## Study material:
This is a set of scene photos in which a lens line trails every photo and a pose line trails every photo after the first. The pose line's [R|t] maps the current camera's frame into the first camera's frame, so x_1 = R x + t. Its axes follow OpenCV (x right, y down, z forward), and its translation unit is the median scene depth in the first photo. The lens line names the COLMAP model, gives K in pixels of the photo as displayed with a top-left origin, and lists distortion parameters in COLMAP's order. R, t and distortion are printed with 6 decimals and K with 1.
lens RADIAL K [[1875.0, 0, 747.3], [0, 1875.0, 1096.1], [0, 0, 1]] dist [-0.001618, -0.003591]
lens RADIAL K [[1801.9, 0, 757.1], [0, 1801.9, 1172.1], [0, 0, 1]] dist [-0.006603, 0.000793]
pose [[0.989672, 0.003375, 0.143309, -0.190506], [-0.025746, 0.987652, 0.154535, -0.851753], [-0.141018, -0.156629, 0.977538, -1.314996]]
* * *
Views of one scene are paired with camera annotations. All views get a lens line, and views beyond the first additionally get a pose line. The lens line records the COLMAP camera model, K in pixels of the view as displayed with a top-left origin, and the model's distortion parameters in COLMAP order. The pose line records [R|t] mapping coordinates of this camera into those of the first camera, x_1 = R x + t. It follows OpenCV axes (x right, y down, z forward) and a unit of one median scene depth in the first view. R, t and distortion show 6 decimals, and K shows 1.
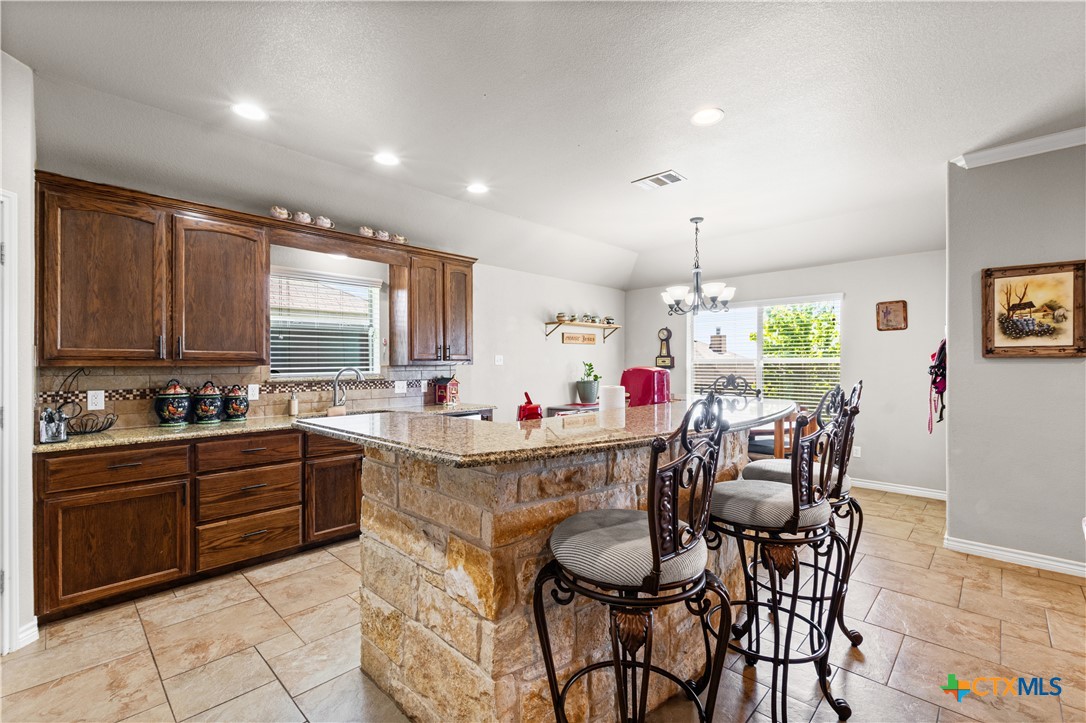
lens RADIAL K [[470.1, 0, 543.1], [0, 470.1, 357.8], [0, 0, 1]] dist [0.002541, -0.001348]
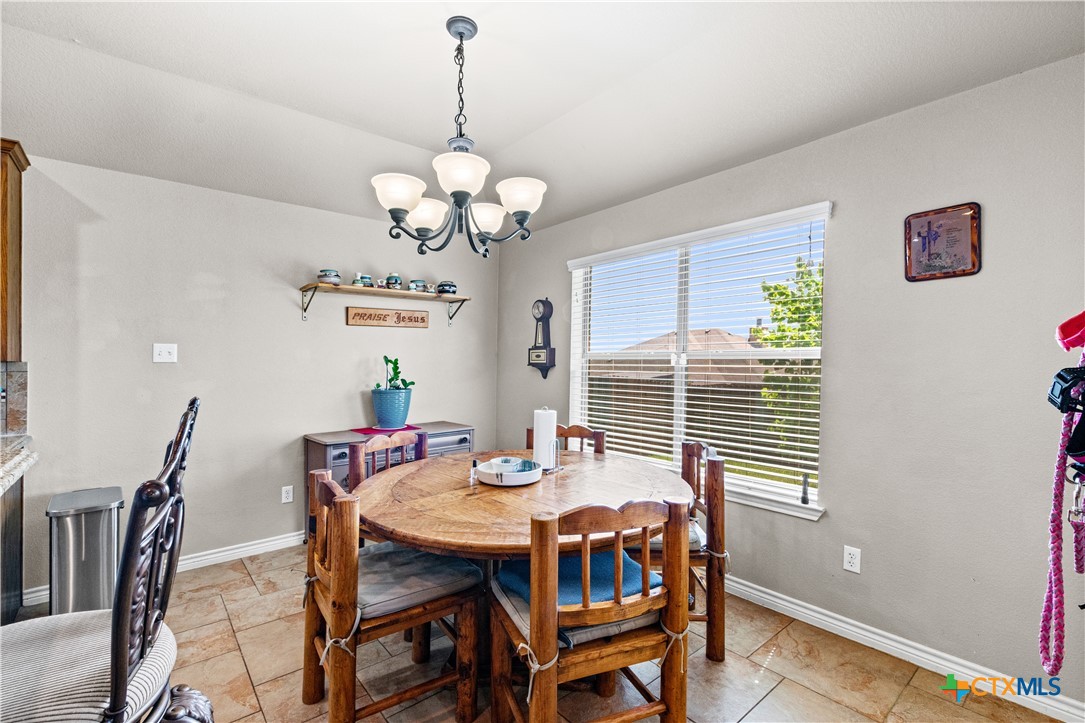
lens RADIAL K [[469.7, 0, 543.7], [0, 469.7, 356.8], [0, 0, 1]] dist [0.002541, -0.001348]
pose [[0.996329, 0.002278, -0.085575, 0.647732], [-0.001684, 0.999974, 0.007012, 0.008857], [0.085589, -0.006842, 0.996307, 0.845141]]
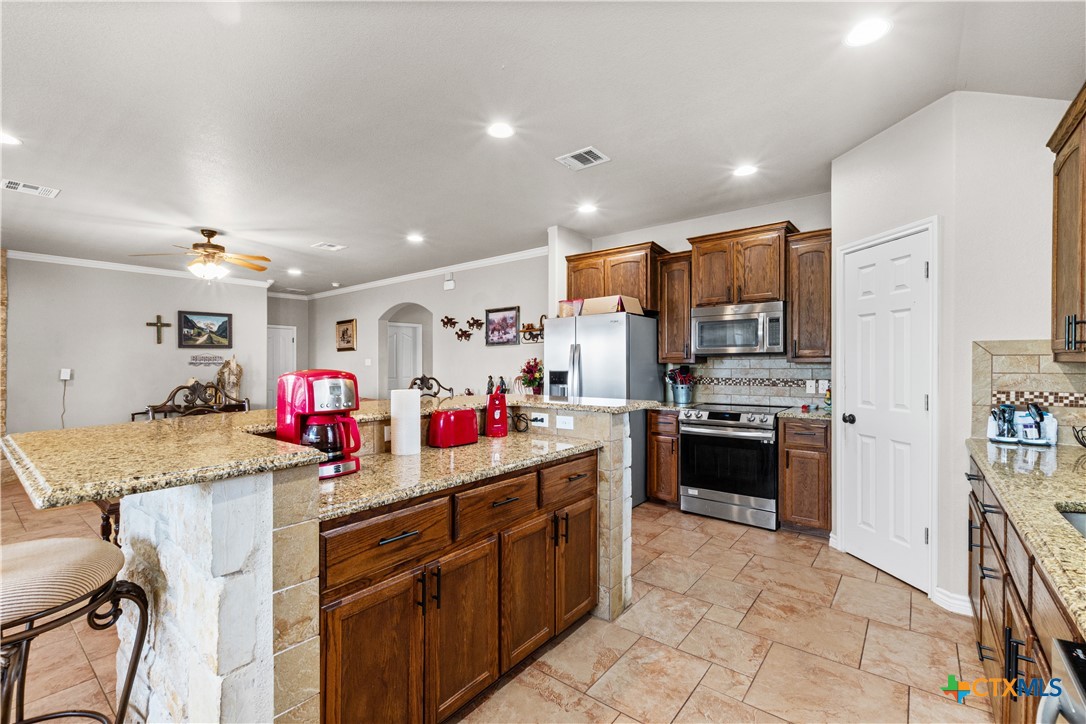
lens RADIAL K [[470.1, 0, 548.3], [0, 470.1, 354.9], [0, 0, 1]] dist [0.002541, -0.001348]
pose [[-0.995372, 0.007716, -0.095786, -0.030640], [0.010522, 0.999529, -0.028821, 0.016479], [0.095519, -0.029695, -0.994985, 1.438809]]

## Task to complete:
Reproduce the stretch from the line containing "This is a set" through the line containing "-0.156629, 0.977538, -1.314996]]", swapping "printed" for "shown" and leaving everything else unchanged. Output only those lines.

## Task answer:
This is a set of scene photos in which a lens line trails every photo and a pose line trails every photo after the first. The pose line's [R|t] maps the current camera's frame into the first camera's frame, so x_1 = R x + t. Its axes follow OpenCV (x right, y down, z forward), and its translation unit is the median scene depth in the first photo. The lens line names the COLMAP model, gives K in pixels of the photo as displayed with a top-left origin, and lists distortion parameters in COLMAP's order. R, t and distortion are shown with 6 decimals and K with 1.
lens RADIAL K [[1875.0, 0, 747.3], [0, 1875.0, 1096.1], [0, 0, 1]] dist [-0.001618, -0.003591]
lens RADIAL K [[1801.9, 0, 757.1], [0, 1801.9, 1172.1], [0, 0, 1]] dist [-0.006603, 0.000793]
pose [[0.989672, 0.003375, 0.143309, -0.190506], [-0.025746, 0.987652, 0.154535, -0.851753], [-0.141018, -0.156629, 0.977538, -1.314996]]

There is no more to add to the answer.